Validates the row count after performing a join operation on a Parquet file.

This is important, because we would not expect the appending of scores to change the number of rows in the input Parquet file.

Parameters:

con – DuckDB connection object
target_file – Path to the Parquet file
key_cols – The key columns for the join operation
join_on – The condition for the join operation
prefix – The prefix (table alias) used for the Parquet file in the query

Raises:

RowCountMismatchError – If the row count of the resulting join doesn’t match the original row count.

_write_levels_context_pdf_report(data, stat_table, pi0)[source]: Write a PDF report for levels context.

_write_pdf_report(result, pi0)[source]: Write a PDF report if the scoring results contain final statistics.

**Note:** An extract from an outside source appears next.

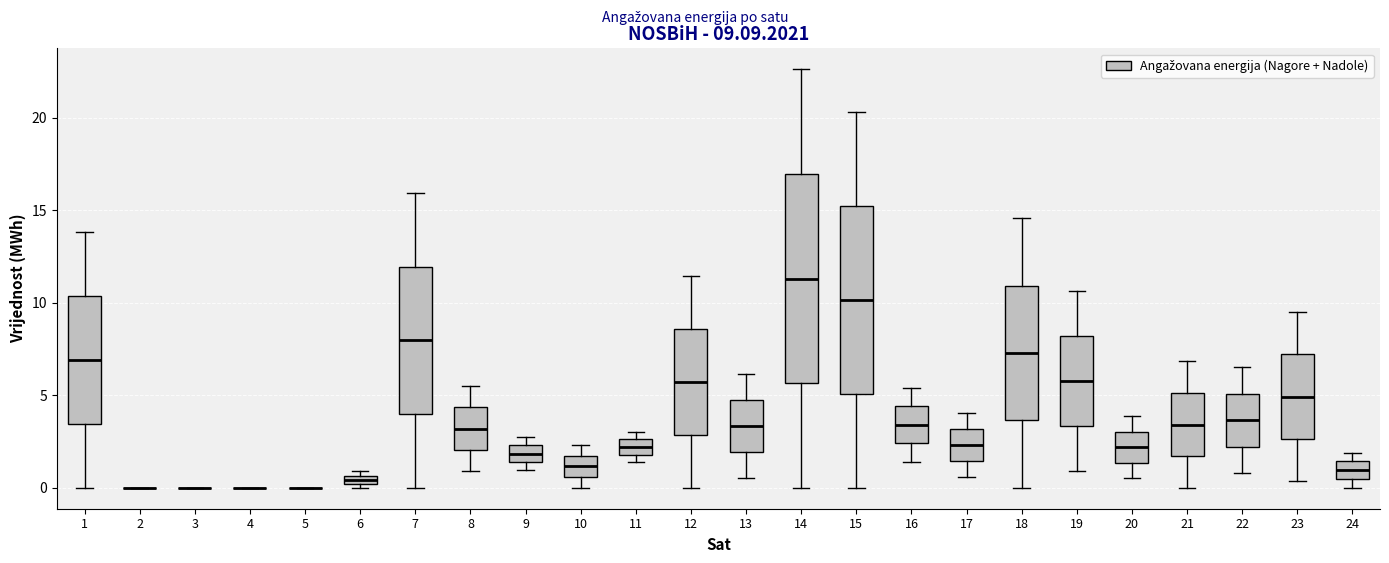

Which box is the tallest, from its lower edge to its upper edge?

14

clean_and_export_library(data: DataFrame) → DataFrame[source]

This function cleans the original dataframe and exports the library

Parameters:: data – Input DataFrame with library data

export_quant_matrix(data: DataFrame) → DataFrame[source]

Export quantification matrix at specified level with optional normalization.

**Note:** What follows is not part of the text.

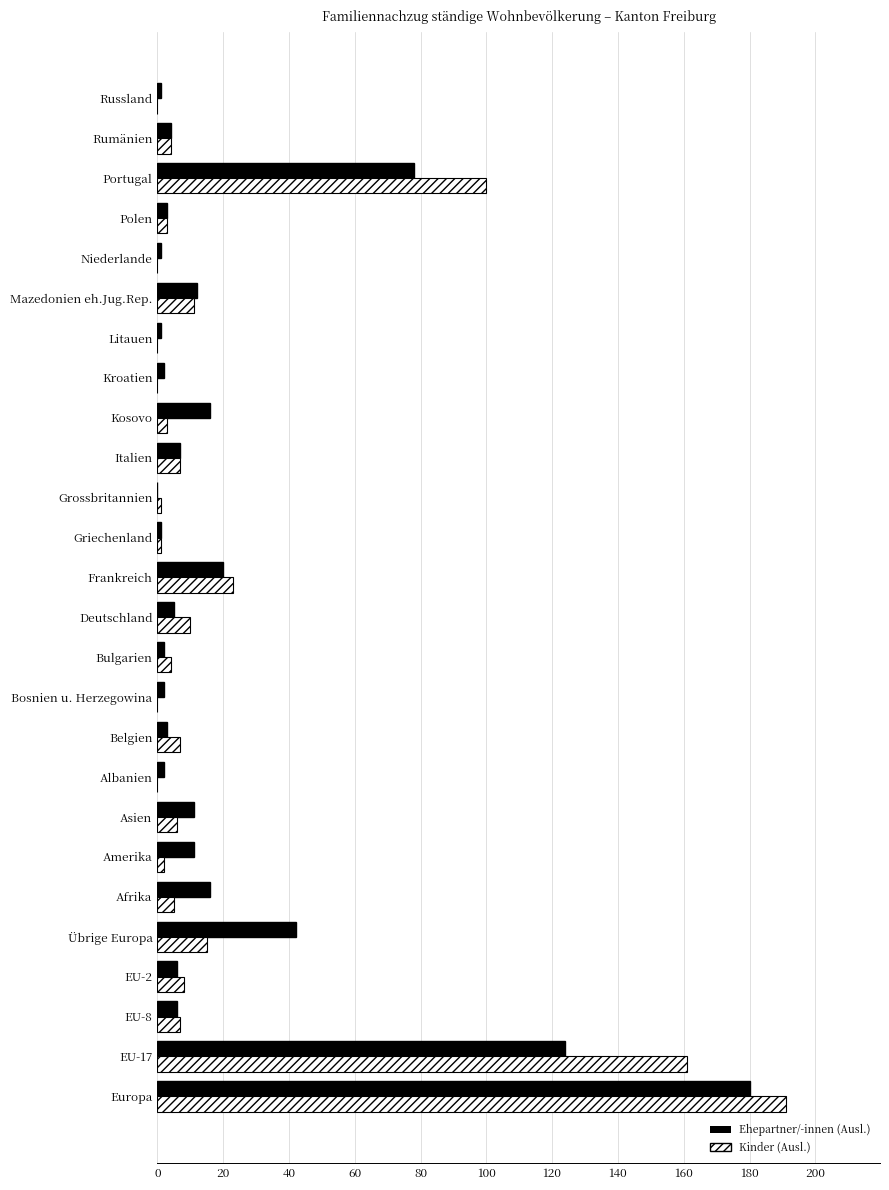

What is the highest value of the Ehepartner/-innen (Ausl.) series?

180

Parameters:: data – Input DataFrame with quantification data

export_results(data: DataFrame)[source]

Save the results to the output file based on the export format.

Parameters:: data – DataFrame containing the data to be exported

abstract save_results(result, pi0)[source]

Abstract method to save scoring results and statistical outputs.

Parameters:

result – The result object containing scoring tables.
pi0 – Estimated pi0 value from FDR statistics.

save_scorer(scorer)[source]

Persist a scorer object when the backend supports it.

The default implementation is a no-op.

save_weights(weights)[source]

Abstract method to save model weights (e.g., LDA coefficients, XGBoost model).

Parameters:: weights – Model weights or trained object.